One of the moderators summarised the derived values using this slide.
Two members of the “knowledge committee” responded, Rehana Schwinninger-Ladak and Prof. Frank Steinicke.
Ms Schwinninger-Ladak thanked the conference for developing and confirming the values but stated that these are wide issues and that focused proposals for change need to be developed that are relevant to the Metaverse and Virtual Worlds. She classified the families of concern as people, industry and infrastructure. She recognised the calls for education and skills provision, posed the EU’s plans for an EU digital ID as part of the answer for simplicity and safety. Are the EU going to provide an OAuth service, surely, it’s premature? Is the Estonia ID system capable of acting as a safe OAuth server? Do service providers have to recognise specific OAuth services? She also felt that translation was an area where further development is useful and necessary.
For the industrial issues, she identified technical sovereignty as one key issue, but also thanked the conference for recognising the need for freedom and fairness of access to the internet/metaverse for SMEs and start-ups.
The key infrastructure issue apart of course from technical sovereignty is that of coverage.
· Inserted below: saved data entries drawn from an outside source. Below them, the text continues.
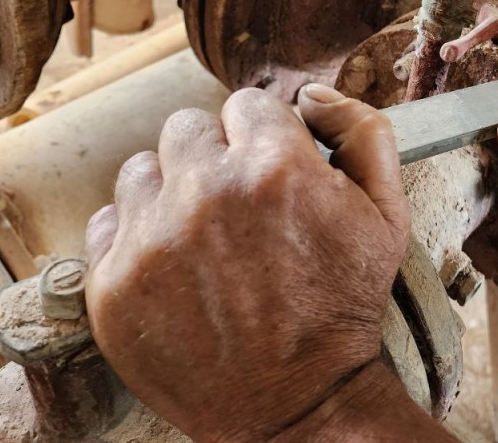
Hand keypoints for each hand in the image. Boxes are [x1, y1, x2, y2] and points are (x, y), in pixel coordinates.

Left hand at [84, 85, 409, 441]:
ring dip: (170, 192)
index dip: (263, 138)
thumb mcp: (388, 215)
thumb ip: (363, 132)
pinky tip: (172, 267)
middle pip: (188, 127)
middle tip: (235, 206)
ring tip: (202, 238)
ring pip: (142, 169)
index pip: (247, 105)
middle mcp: (206, 192)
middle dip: (214, 157)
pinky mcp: (113, 283)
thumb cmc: (344, 307)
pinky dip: (136, 238)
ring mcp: (153, 239)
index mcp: (275, 167)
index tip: (269, 174)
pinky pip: (109, 222)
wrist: (299, 404)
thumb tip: (311, 94)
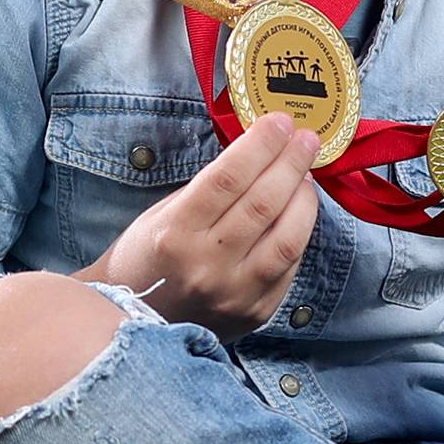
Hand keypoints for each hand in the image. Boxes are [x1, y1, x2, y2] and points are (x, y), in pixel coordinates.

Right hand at [81, 113, 321, 342]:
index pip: (228, 178)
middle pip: (262, 204)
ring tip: (307, 174)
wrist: (136, 321)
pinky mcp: (256, 312)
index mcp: (175, 233)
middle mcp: (206, 266)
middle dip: (290, 163)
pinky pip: (289, 266)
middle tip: (304, 138)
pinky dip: (299, 232)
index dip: (260, 145)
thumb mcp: (164, 215)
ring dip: (304, 198)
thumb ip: (210, 190)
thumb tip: (259, 154)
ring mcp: (235, 294)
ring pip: (287, 238)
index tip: (279, 122)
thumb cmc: (147, 258)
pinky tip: (299, 211)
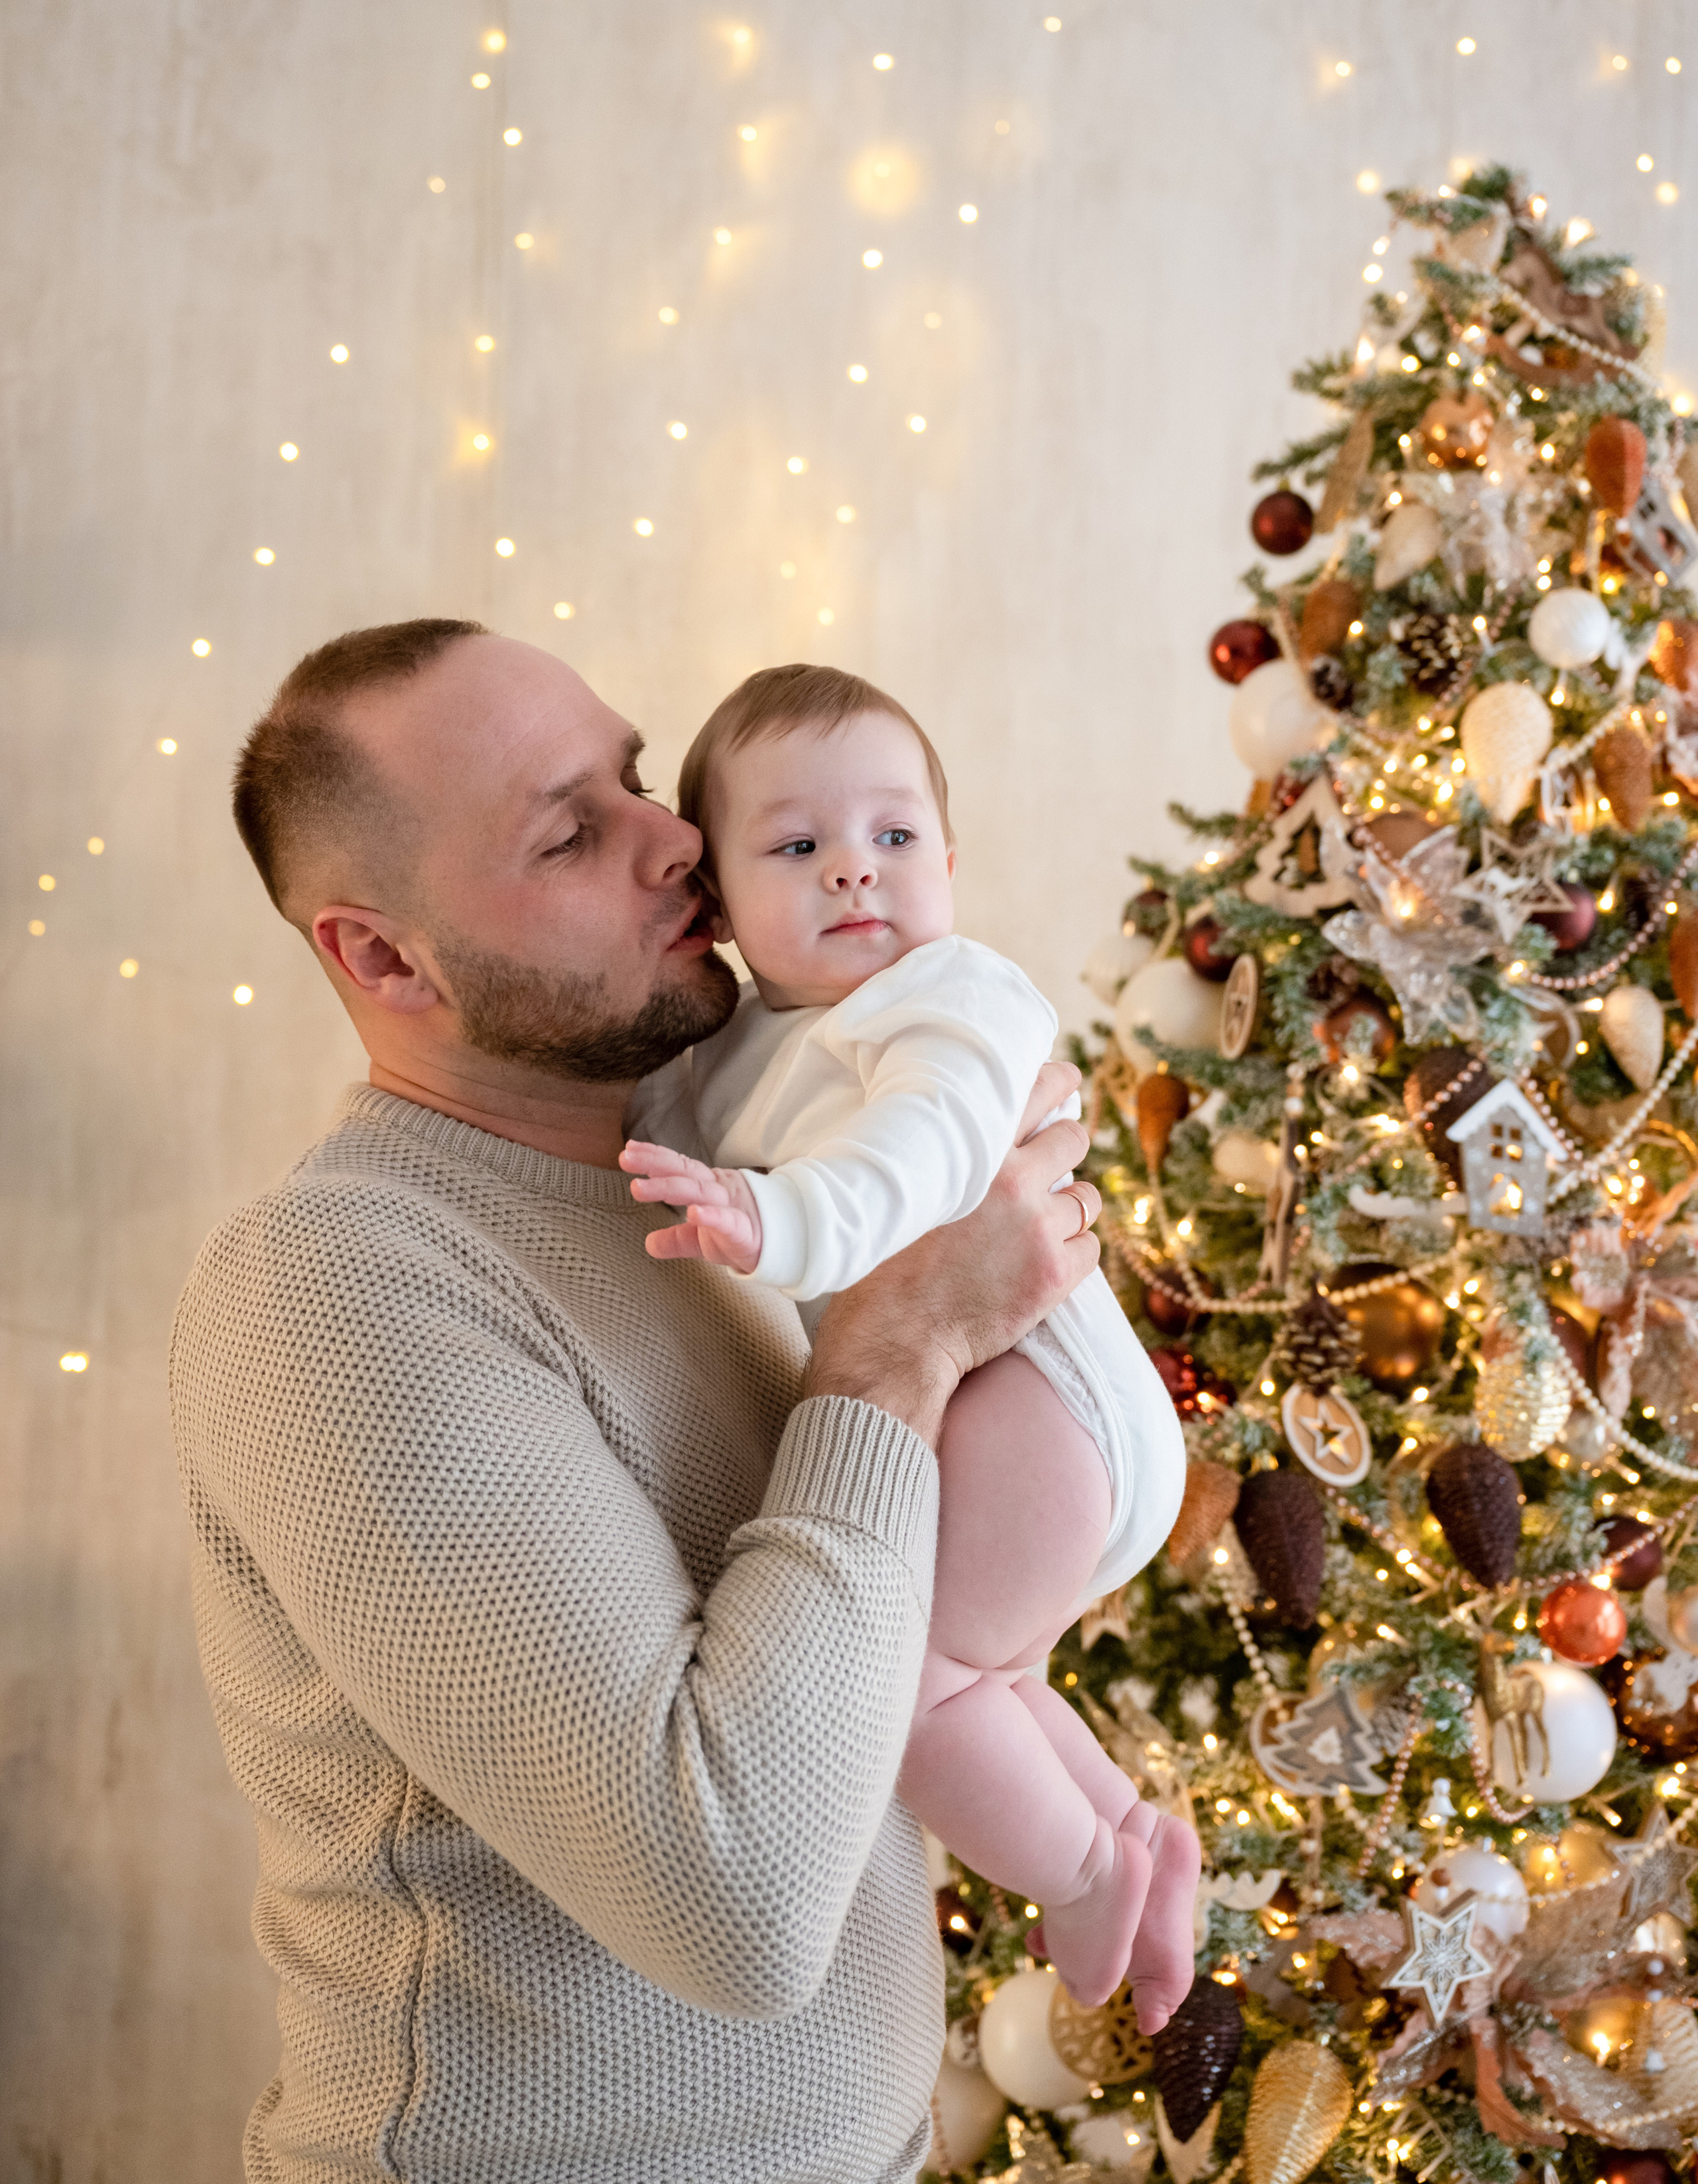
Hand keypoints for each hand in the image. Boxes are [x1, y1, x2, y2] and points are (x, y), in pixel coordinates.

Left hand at [620, 1141, 764, 1273]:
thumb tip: (649, 1243)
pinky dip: (710, 1216)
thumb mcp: (703, 1240)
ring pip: (698, 1192)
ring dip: (668, 1187)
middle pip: (684, 1173)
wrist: (782, 1250)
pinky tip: (693, 1213)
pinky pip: (727, 1221)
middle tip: (624, 1159)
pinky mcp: (745, 1231)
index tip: (629, 1150)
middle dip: (654, 1164)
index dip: (655, 1157)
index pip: (679, 1167)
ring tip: (638, 1187)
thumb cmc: (741, 1237)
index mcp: (709, 1188)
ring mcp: (733, 1208)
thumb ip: (677, 1239)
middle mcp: (719, 1191)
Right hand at [806, 1062, 1097, 1446]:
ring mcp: (1040, 1229)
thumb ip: (940, 1159)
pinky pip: (1090, 1248)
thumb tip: (966, 1134)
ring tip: (1038, 1227)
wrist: (895, 1339)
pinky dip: (1072, 1255)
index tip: (1066, 1078)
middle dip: (1065, 1150)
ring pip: (1087, 1199)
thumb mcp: (903, 1192)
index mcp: (973, 1153)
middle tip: (1051, 1166)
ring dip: (1069, 1209)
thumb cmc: (883, 1266)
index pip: (1035, 1092)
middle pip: (1074, 1139)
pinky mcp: (1056, 1274)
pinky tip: (1040, 1265)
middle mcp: (1014, 1182)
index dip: (1058, 1081)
I note that “Code is Law” thus software sovereignty and open source is necessary, but for citizens, the network must be ubiquitous and fast across the whole of the continent.
She closed her contribution be noting the need for a right to connect, right to disconnect and a right to not engage.
I found her classification of people, industry and infrastructure useful.
Prof Steinicke reviewed the problem areas noting that the internet doesn’t work (yet) if the servers don’t have the data i.e. people’s personal data is in the cloud and frankly is likely to stay there, [or on Medium]. I think the costs and physics make this still true.
He also categorised the current state of the internet provision as in the US dominated by private companies, in the Far East dominated by nation states, giving Europe the opportunity to build a human centric network; we’ll see if we have given the other two too much of a head start, although China has clearly caught up, or is catching up with the USA. One of the questions aimed at him asked whether we could catch up with the US software lead, his reply is that it would take money. I would add, that the Commission needs to consider technical sovereignty on both software and system hardware. Is Europe building the computers it needs and software is important too, maybe more so. Perhaps I should reconnect to NESSI and see what Europe’s IT researchers think is important.
The final question was fielded by Rehana who was asked how citizens were to be engaged. She pointed out that these citizens’ assemblies were an important tool and may have hinted at the digital platform that the Commission are proposing to succeed the CoFoE digital platform is another means. The replacement is not as good as the CoFoE platform but it will have a user registry and could be the basis for an EU digital identity; as I say above will they actually implement an Oauth service.